START Raw data

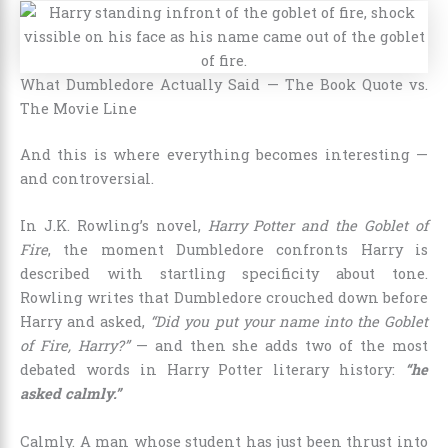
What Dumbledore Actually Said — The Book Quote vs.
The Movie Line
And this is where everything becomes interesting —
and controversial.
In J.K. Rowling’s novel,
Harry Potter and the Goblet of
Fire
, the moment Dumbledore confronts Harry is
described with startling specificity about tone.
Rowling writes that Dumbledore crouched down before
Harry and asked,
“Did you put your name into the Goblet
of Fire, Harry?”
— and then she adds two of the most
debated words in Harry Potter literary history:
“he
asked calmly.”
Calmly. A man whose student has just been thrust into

END Raw data

▸ What the exercise asks
Copy the entries precisely, images excluded.

▸ Response
What Dumbledore Actually Said — The Book Quote vs.
The Movie Line
And this is where everything becomes interesting —
and controversial.
In J.K. Rowling’s novel,
Harry Potter and the Goblet of
Fire
, the moment Dumbledore confronts Harry is
described with startling specificity about tone.
Rowling writes that Dumbledore crouched down before
Harry and asked,
“Did you put your name into the Goblet
of Fire, Harry?”
— and then she adds two of the most
debated words in Harry Potter literary history:
“he
asked calmly.”
Calmly. A man whose student has just been thrust into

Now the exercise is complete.